Факультет ненужных вещей

– Значит, это надо учитывать, – негромко прикрикнул Сталин и взмахнул трубкой. – Кормить! Кормить, одевать, обувать, лечить, поощрять. В особых случаях даже освобождать, и так, чтобы все знали об этом. Объявления вешать по лагерям, с фамилиями. Вот хорошо работал и освободился до срока.

– Он подумал и посмотрел в упор на референта. – В царское время казенная норма хлеба была три фунта – сейчас сколько даете?

– Сейчас больше даем, – сказал референт, – на подземных работах выписываем мясо, молоко и даже рис.

– Рис? – удивился хозяин. – Ну, ну! Нет, – сказал он печально, – нам рис не давали, тогда это был заграничный продукт, колониальный, как тогда говорили, но сыты мы были. Говорите, стар, болен? Значит, не доживет.

Референту объяснили, что хозяин, очевидно, пожелает освободить старика – своего близкого знакомого, живого свидетеля его боевой славы, но при всем том нужно быть очень осторожным: нельзя проникать в мысли Вождя. Нельзя подсказывать, забегать вперед, великодушничать, надо, чтобы все получалось само собой.

– Ну а что у него за дело? – спросил хозяин.

Референт достал из папки бумагу и протянул хозяину, но тот только взглянул и отдал обратно.

– Агитация! Так как же все-таки будем решать? – спросил он.

Теперь референт понял так: хозяин хочет освободить старика, но решение об этом взваливает на него, то есть на советский народ, – что скажет народ? Это была его постоянная позиция. Ведь Вождь никого не карает, его дело – борьба за счастье людей, на все остальное партией и правительством поставлены другие люди: пусть они сами все и решают, с них за это и ответ. «Партия, – говорил он работникам УГБ, – поручила вам острейший участок работы и сделала все, чтобы вы с ней справились. Если еще чего-то вам не хватает – просите – дадим. Но работайте! Не щадите ни мозгов, ни сил!» Все это повторялось сотни раз, и только очень-очень немногие из ЦК и из самых-самых верхов наркомата знали о том, как конкретны, четки и определенны всегда были указания Вождя: взять, изолировать, уничтожить или, как он писал в резолюциях, «поступить по закону». Посылались и просто списки смертников за тремя подписями членов Политбюро, это называлось «осудить по первой категории». И конечно же, ни один вопль, ни одно письмо из внутренних тюрем или смертных камер не доходили до Вождя. То, что вчера Берия передал Вождю одно такое письмо, был случай совершенно необычайный. Это референт понимал.

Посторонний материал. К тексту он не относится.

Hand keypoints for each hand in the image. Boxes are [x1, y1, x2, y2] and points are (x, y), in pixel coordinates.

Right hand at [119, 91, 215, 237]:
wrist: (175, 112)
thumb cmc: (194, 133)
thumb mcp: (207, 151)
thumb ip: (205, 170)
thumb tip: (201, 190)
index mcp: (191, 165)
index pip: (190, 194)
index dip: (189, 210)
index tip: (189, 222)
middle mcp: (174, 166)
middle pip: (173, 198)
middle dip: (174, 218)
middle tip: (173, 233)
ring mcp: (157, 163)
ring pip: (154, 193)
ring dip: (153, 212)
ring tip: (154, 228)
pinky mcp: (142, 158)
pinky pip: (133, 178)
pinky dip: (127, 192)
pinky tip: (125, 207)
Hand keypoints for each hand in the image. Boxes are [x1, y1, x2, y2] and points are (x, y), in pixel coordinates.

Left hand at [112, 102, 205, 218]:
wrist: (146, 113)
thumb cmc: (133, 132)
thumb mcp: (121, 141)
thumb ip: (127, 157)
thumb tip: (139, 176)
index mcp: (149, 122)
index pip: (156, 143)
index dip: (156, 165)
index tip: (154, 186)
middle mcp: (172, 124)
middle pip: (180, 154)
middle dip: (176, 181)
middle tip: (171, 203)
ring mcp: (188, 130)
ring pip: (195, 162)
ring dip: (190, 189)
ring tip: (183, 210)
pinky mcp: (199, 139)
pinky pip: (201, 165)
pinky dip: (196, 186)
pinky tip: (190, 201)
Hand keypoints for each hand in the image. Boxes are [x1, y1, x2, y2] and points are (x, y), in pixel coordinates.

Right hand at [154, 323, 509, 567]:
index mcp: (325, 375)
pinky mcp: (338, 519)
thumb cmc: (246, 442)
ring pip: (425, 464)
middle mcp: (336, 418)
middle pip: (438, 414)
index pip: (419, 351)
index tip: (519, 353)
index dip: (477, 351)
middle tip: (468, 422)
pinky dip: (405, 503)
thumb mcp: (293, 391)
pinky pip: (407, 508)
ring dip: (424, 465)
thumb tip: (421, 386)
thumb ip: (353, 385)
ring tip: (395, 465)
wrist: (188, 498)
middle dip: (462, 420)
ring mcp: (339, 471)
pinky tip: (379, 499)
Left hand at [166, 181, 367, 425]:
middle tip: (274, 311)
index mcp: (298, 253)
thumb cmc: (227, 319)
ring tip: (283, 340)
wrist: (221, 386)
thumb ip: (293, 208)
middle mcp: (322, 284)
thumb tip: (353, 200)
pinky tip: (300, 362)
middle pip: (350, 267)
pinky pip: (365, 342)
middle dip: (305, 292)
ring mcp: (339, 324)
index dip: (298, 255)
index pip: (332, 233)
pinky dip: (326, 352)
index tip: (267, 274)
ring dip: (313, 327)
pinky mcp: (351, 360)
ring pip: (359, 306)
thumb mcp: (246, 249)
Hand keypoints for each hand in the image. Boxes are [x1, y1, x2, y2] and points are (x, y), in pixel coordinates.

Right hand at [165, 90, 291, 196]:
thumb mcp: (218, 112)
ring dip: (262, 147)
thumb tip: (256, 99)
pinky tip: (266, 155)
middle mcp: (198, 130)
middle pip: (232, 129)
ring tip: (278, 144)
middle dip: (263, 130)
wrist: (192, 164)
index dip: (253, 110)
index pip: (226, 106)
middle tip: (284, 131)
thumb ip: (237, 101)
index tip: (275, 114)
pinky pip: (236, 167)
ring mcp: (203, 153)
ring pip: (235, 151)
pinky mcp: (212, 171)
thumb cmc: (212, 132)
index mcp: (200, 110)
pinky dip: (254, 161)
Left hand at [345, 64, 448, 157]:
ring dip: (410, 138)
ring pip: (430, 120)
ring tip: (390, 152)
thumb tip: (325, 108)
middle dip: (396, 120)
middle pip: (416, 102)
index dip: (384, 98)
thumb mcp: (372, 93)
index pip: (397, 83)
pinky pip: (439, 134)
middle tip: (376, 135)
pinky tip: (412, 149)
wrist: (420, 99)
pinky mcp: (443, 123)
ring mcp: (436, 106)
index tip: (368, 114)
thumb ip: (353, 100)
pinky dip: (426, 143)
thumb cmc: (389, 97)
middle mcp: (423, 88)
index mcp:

– Вину свою он признал полностью, – сказал референт.

– Да я не об этом, – поморщился хозяин, – вина, вина! Меньшевик он, вот и вся его вина. Но как ГПУ (он так всегда называл органы) считает, можно его освободить или нет? Вот можем мы, например, возбудить ходатайство перед президиумом ВЦИКа о помиловании? Как вы считаете?

– Безусловно! – воскликнул референт.

Вождь, молчал.

– Прикажете подготовить такое ходатайство, товарищ Сталин?